» ABOUT THIS EXERCISE
Restate word for word every line from the top of the data below down through the line that holds "cytoplasmic/membranous positivity is".

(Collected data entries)
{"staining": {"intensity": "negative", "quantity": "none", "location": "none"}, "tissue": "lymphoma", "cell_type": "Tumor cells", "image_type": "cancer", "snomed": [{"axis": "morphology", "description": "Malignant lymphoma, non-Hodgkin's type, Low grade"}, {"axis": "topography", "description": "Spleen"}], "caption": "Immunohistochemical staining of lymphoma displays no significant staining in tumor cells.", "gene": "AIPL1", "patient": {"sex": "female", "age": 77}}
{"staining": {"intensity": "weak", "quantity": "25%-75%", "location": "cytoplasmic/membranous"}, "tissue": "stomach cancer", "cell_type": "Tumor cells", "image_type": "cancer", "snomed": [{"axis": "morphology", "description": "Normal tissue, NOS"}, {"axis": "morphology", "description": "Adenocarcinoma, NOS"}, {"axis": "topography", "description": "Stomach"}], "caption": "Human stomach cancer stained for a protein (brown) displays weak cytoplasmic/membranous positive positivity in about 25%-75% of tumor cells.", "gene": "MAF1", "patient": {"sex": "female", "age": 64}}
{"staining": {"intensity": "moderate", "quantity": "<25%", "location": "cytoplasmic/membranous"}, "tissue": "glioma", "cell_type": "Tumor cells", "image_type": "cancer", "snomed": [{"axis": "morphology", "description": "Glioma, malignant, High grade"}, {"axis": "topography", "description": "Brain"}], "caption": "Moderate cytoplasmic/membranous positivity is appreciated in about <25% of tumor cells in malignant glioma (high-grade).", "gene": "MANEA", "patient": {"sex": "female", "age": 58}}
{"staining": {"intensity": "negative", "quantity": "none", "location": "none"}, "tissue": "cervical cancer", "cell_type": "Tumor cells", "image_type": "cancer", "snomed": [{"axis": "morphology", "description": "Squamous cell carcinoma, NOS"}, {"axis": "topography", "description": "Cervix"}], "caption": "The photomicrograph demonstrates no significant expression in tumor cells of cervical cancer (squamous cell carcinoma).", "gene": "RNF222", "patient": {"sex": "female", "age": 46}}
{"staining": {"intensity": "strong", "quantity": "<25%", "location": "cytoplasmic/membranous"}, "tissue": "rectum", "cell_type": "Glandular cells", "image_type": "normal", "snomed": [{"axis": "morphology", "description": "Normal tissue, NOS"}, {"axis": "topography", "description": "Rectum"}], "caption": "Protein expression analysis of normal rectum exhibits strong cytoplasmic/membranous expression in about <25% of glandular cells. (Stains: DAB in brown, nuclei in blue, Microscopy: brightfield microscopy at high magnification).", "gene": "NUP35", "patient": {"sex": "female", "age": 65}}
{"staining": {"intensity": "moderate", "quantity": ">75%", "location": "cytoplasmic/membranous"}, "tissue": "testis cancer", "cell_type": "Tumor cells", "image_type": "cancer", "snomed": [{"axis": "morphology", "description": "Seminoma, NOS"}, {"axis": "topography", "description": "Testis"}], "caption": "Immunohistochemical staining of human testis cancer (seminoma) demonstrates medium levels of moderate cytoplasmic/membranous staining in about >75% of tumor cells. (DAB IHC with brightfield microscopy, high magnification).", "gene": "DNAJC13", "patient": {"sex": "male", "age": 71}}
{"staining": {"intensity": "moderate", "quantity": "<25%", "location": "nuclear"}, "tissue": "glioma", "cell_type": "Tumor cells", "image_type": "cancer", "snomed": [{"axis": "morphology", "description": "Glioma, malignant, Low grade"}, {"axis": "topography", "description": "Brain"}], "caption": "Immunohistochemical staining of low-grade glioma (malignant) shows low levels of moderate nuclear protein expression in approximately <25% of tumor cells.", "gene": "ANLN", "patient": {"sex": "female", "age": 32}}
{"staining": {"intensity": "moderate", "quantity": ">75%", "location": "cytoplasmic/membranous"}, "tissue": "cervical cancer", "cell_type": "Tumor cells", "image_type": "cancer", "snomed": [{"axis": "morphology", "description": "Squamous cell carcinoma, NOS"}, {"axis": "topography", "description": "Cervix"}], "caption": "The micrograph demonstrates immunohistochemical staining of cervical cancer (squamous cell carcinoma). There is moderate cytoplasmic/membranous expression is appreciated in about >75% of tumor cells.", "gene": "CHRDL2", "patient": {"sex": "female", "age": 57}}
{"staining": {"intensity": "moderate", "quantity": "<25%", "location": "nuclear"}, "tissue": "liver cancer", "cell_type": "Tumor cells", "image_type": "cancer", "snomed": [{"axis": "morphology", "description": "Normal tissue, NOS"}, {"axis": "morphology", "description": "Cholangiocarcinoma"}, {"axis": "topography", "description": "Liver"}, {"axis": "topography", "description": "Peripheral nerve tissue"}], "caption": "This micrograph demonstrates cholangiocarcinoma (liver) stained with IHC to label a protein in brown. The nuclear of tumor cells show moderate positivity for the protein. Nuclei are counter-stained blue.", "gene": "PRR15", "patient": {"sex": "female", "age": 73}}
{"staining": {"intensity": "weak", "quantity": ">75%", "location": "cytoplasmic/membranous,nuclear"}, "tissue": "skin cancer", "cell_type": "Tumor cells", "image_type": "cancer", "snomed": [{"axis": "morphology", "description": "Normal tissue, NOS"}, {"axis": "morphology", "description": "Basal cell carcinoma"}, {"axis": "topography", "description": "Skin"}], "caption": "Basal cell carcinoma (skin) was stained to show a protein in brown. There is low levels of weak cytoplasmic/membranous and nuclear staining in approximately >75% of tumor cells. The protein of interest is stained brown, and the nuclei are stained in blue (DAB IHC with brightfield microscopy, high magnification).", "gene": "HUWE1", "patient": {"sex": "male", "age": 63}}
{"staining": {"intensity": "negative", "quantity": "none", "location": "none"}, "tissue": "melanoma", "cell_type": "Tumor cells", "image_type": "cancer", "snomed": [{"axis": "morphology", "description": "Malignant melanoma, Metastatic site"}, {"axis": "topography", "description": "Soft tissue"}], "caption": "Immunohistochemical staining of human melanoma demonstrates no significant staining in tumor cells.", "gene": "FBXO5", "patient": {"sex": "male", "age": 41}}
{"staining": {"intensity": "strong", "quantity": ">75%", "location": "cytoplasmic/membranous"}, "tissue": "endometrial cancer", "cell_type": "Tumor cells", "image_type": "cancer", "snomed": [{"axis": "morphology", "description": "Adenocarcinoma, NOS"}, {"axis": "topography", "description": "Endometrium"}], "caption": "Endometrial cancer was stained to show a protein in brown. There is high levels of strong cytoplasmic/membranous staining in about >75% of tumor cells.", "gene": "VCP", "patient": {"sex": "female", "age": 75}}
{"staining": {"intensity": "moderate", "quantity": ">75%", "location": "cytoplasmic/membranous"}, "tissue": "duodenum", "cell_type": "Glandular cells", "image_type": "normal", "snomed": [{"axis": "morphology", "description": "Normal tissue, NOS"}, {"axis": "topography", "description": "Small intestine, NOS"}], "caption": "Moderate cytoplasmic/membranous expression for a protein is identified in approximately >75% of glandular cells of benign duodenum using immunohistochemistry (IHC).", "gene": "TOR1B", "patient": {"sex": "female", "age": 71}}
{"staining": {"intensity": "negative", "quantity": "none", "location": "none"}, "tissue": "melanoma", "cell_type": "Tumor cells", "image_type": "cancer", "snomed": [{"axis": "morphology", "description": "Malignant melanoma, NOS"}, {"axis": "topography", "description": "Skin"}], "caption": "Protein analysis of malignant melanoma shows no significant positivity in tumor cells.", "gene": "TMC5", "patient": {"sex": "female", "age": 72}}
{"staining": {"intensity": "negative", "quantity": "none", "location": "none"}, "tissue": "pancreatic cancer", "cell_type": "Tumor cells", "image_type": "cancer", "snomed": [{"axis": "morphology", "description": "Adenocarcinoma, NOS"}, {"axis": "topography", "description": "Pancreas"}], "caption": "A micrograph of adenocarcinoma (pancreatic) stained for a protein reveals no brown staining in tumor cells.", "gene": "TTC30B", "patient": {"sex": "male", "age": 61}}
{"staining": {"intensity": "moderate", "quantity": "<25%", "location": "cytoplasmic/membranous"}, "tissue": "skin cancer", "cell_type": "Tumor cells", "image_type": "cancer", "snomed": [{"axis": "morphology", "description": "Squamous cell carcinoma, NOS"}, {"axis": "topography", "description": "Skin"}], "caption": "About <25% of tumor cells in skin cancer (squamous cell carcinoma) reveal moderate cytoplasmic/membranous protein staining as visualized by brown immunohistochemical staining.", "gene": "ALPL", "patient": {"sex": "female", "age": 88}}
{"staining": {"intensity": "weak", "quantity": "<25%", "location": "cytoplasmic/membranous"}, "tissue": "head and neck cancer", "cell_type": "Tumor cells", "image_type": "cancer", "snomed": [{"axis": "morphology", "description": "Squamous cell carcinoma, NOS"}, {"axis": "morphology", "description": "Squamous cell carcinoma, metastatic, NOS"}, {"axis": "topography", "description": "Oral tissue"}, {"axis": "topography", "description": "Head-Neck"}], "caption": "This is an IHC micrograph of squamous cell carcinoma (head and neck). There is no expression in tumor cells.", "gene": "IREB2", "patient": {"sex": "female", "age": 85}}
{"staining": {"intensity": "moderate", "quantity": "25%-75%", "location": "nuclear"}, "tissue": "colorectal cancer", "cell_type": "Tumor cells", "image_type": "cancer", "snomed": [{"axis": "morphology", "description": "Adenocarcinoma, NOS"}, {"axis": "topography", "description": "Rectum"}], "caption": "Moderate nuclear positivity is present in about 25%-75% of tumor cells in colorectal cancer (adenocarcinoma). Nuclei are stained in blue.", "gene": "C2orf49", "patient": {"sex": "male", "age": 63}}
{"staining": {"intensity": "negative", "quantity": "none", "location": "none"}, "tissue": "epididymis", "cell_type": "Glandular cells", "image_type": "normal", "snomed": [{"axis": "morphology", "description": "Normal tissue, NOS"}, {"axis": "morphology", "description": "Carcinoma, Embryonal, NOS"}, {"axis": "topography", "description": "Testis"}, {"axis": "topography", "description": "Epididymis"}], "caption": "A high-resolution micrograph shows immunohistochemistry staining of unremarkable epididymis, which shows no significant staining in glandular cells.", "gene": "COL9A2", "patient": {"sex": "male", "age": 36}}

» OUTPUT FOR THIS EXERCISE
{"staining": {"intensity": "negative", "quantity": "none", "location": "none"}, "tissue": "lymphoma", "cell_type": "Tumor cells", "image_type": "cancer", "snomed": [{"axis": "morphology", "description": "Malignant lymphoma, non-Hodgkin's type, Low grade"}, {"axis": "topography", "description": "Spleen"}], "caption": "Immunohistochemical staining of lymphoma displays no significant staining in tumor cells.", "gene": "AIPL1", "patient": {"sex": "female", "age": 77}}
{"staining": {"intensity": "weak", "quantity": "25%-75%", "location": "cytoplasmic/membranous"}, "tissue": "stomach cancer", "cell_type": "Tumor cells", "image_type": "cancer", "snomed": [{"axis": "morphology", "description": "Normal tissue, NOS"}, {"axis": "morphology", "description": "Adenocarcinoma, NOS"}, {"axis": "topography", "description": "Stomach"}], "caption": "Human stomach cancer stained for a protein (brown) displays weak cytoplasmic/membranous positive positivity in about 25%-75% of tumor cells.", "gene": "MAF1", "patient": {"sex": "female", "age": 64}}
{"staining": {"intensity": "moderate", "quantity": "<25%", "location": "cytoplasmic/membranous"}, "tissue": "glioma", "cell_type": "Tumor cells", "image_type": "cancer", "snomed": [{"axis": "morphology", "description": "Glioma, malignant, High grade"}, {"axis": "topography", "description": "Brain"}], "caption": "Moderate cytoplasmic/membranous positivity is appreciated in about <25% of tumor cells in malignant glioma (high-grade).", "gene": "MANEA", "patient": {"sex": "female", "age": 58}}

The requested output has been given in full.